The rules, which mandate longer rest periods for pilots before flights and require them to have longer periods of duty-free time on a weekly basis, apply only to pilots of passenger-carrying airlines. US Transportation Secretary Ray LaHood had said they would be too costly to implement for the cargo sector.
The exclusion prompted the filing of a lawsuit by UPS pilot union Independent Pilots Association (IPA) in late December, asking for cargo operations to be included in the scope of the rule.
Key elements of the rule, which passenger airlines will have two years to implement from December 2011, include requiring a minimum 10h rest period for pilots before a flight, up 2h from the current rule; defining flight duty time to include deadheading, simulator training and other duties as assigned by the airline, and requiring pilots to have at least 30h consecutive duty-free time on a weekly basis, a 25% increase from current rules.

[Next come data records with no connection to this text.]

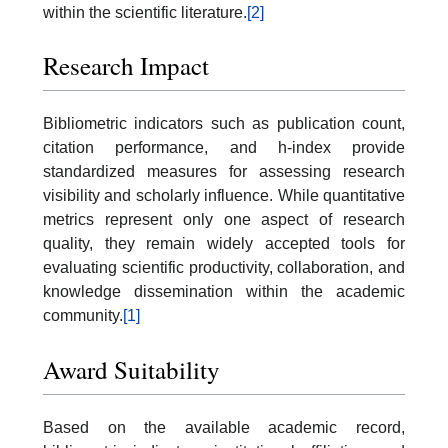
within the scientific literature.
[2]
Research Impact
Bibliometric indicators such as publication count,
citation performance, and h-index provide
standardized measures for assessing research
visibility and scholarly influence. While quantitative
metrics represent only one aspect of research
quality, they remain widely accepted tools for
evaluating scientific productivity, collaboration, and
knowledge dissemination within the academic
community.
[1]
Award Suitability
Based on the available academic record,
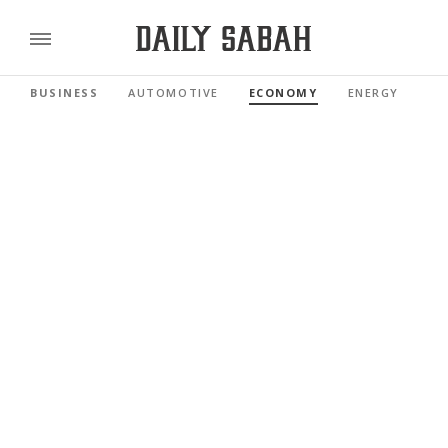
BUSINESS
AUTOMOTIVE
ECONOMY
ENERGY
FI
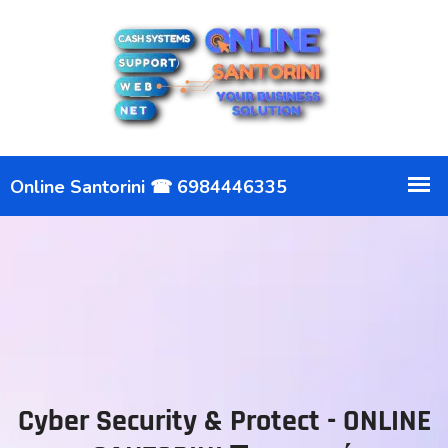
Cyber Security & Protect - ONLINE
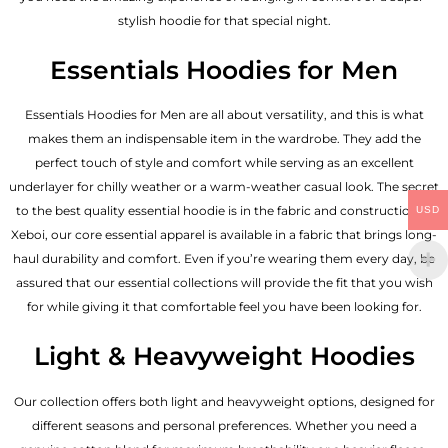
stylish hoodie for that special night.
Essentials Hoodies for Men
Essentials
Hoodies for Men
are all about versatility, and this is what
makes them an indispensable item in the wardrobe. They add the
perfect touch of style and comfort while serving as an excellent
underlayer for chilly weather or a warm-weather casual look. The secret
to the best quality essential hoodie is in the fabric and construction of
USD
Xeboi, our core essential apparel is available in a fabric that brings long-
haul durability and comfort. Even if you’re wearing them every day, be
assured that our essential collections will provide the fit that you wish
for while giving it that comfortable feel you have been looking for.
Light & Heavyweight Hoodies
Our collection offers both light and heavyweight options, designed for
different seasons and personal preferences. Whether you need a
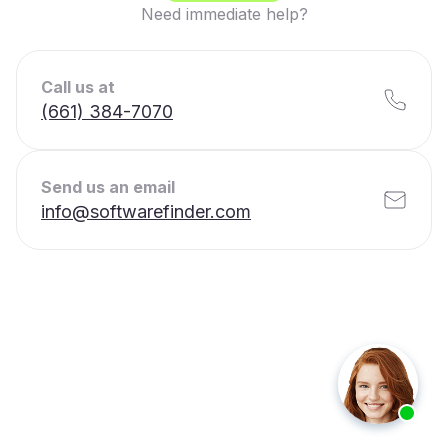
Need immediate help?
Call us at
(661) 384-7070
Send us an email
info@softwarefinder.com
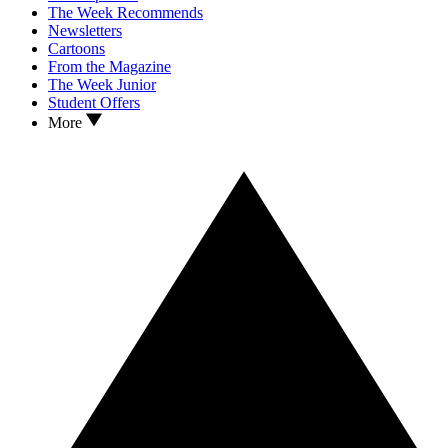
The Week Recommends
Newsletters
Cartoons
From the Magazine
The Week Junior
Student Offers
More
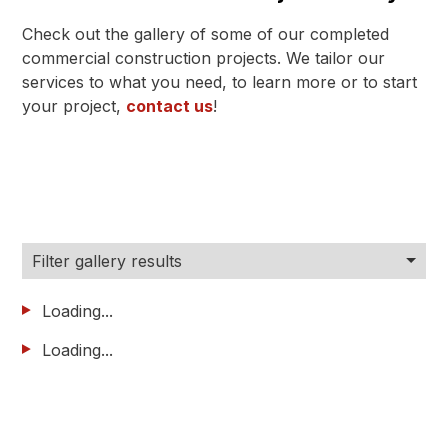
Check out the gallery of some of our completed
commercial construction projects. We tailor our
services to what you need, to learn more or to start
your project,
contact us
!
Filter gallery results
Loading...
Loading...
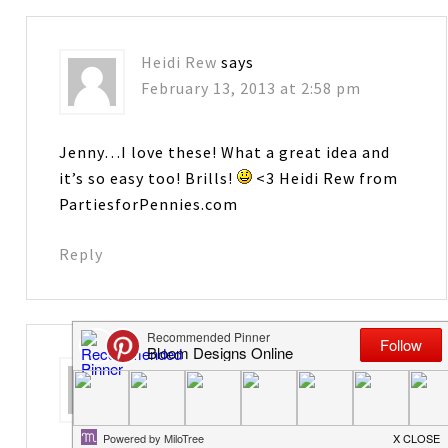
Heidi Rew
says
February 13, 2013 at 2:58 pm
Jenny…I love these! What a great idea and
it’s so easy too! Brills!
<3 Heidi Rew from
PartiesforPennies.com
Reply
Cindy
says
February 13, 2013 at 3:02 pm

There are also new monthly limits and a stipulation that a pilot sign off on the flight plan before a flight that he or she is fit for duty. Airlines will be required to switch out pilots who have determined they are not fit for duty.
LaHood had said in December that cargo airlines could impose the rules voluntarily, a decision that the IPA had said "makes as much sense as allowing truckers to 'opt-out' of drunk driving laws".
The union welcomed the move by the FAA to re-evaluate the exclusion of cargo operations from the rules. "In the context of our lawsuit, the FAA is now willing to allow for an open and public examination of the costs and benefits of having one level of aviation safety," says IPA president Robert Travis. "The IPA welcomes this development".
In December, Travis had said that allowing fatigued cargo pilots to share the same skies with properly rested passenger pilots "creates an unnecessary threat to public safety".